DNA is constantly under attack from exogenous and endogenous sources that modify the chemical structure of the nucleobases. A common type of nucleobase damage is N-methylation, which can result in mutagenesis. Nevertheless, these lesions are often repaired by the DNA repair enzyme AlkB, albeit at varying rates. Herein we use density functional theory (B3LYP-D3(BJ)/6-311++G(2df,2p)//B3LYP/6-31G(d,p)) to comprehensively examine the structural and energetic properties of base pairs between seven nucleobase lesions resulting from N-methylation on the Watson-Crick (WC) binding face and each canonical nucleobase. By characterizing 105 stable nucleobase dimers, we provide fundamental details regarding the preferred lesion base pairings.

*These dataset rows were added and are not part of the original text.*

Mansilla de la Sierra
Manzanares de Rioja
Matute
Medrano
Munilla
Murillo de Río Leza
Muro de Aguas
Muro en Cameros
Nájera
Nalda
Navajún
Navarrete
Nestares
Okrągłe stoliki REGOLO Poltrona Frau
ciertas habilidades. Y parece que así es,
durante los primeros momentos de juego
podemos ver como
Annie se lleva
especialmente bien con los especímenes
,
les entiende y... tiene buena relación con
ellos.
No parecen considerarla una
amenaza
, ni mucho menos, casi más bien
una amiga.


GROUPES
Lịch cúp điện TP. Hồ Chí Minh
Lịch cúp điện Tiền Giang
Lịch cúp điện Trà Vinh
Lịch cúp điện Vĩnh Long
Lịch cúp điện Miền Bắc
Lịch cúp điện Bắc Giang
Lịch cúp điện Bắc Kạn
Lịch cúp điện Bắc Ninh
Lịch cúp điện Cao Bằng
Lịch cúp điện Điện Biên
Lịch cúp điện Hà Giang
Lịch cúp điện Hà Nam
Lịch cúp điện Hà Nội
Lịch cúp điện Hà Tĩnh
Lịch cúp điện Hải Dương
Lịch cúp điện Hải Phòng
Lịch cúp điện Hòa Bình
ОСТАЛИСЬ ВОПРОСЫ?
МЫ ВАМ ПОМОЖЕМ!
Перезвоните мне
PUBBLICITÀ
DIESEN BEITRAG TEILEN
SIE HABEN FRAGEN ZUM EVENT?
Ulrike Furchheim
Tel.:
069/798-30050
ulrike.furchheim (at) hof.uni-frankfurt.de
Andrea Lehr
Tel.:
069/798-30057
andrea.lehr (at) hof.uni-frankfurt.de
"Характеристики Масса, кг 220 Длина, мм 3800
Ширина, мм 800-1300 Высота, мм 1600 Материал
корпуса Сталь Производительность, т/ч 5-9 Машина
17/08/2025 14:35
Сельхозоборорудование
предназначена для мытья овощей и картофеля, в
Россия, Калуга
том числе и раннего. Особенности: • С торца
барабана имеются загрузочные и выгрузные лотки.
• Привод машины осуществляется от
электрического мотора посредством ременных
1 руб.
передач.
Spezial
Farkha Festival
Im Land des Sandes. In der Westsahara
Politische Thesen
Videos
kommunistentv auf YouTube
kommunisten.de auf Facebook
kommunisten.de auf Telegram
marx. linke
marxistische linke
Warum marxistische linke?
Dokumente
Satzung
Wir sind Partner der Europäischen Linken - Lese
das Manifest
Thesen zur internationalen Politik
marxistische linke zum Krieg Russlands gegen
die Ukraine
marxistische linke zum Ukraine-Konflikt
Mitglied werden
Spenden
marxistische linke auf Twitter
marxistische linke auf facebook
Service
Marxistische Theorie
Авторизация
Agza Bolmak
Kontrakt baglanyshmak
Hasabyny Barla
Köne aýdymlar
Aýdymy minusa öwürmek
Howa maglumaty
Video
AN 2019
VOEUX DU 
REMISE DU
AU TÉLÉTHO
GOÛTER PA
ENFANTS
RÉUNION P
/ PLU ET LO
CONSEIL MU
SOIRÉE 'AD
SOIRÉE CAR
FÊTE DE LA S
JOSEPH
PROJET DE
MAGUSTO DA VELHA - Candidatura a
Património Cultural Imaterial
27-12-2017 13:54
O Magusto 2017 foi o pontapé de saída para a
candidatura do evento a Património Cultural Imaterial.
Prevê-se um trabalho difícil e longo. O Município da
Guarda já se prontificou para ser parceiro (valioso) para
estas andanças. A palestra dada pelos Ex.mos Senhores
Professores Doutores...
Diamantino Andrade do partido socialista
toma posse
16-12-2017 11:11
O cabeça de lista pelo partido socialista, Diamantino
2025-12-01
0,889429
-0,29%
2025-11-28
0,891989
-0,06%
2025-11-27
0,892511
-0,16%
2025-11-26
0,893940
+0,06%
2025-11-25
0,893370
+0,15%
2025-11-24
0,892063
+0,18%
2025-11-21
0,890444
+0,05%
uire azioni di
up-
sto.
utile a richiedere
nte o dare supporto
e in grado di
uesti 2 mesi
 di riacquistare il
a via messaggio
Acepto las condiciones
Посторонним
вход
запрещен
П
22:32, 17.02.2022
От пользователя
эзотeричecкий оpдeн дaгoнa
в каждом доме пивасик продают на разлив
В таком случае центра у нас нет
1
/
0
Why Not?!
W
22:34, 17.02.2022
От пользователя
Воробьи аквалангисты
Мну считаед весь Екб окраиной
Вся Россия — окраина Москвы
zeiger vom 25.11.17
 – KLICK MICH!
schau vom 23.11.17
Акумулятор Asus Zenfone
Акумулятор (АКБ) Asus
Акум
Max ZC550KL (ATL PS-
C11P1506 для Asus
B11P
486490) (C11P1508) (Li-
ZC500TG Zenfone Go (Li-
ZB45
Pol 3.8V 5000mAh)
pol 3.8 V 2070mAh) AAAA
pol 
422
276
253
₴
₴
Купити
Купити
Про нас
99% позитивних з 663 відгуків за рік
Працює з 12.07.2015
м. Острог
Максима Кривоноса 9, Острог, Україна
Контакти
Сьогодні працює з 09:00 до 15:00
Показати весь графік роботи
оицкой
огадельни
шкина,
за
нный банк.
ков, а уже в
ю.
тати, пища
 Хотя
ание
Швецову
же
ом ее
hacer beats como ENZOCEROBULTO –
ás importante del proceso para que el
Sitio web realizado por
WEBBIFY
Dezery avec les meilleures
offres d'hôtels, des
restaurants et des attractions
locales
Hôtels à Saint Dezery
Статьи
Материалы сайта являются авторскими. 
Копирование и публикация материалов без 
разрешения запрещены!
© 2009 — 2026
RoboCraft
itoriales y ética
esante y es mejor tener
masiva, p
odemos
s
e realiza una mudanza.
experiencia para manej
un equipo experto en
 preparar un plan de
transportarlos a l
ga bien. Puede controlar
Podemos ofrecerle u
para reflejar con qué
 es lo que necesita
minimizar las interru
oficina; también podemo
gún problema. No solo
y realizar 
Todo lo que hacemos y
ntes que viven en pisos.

Specifically, we reveal that the flexibility of the methylamino group resulting from methylation of an exocyclic amino substituent allows the 2MeG, 4MeC, and 6MeA lesions to maintain a preference for canonical WC base pairing, which correlates with the experimentally reported lack of mutagenicity for these damage products. In contrast, calculated distortions in key structural parameters and altered binding energies for base pairs involving adducts formed upon methylation of a ring nitrogen (namely, 1MeG, 3MeT, 1MeA, and 3MeC) help rationalize the associated mutagenicity and repair efficiencies. Most importantly, our work provides molecular-level information about the interactions between N-methylated and canonical nucleobases that is critical for future large-scale modeling of damaged DNA and enzyme-DNA complexes that strive to further uncover the mutagenicity and repair propensities of these detrimental lesions.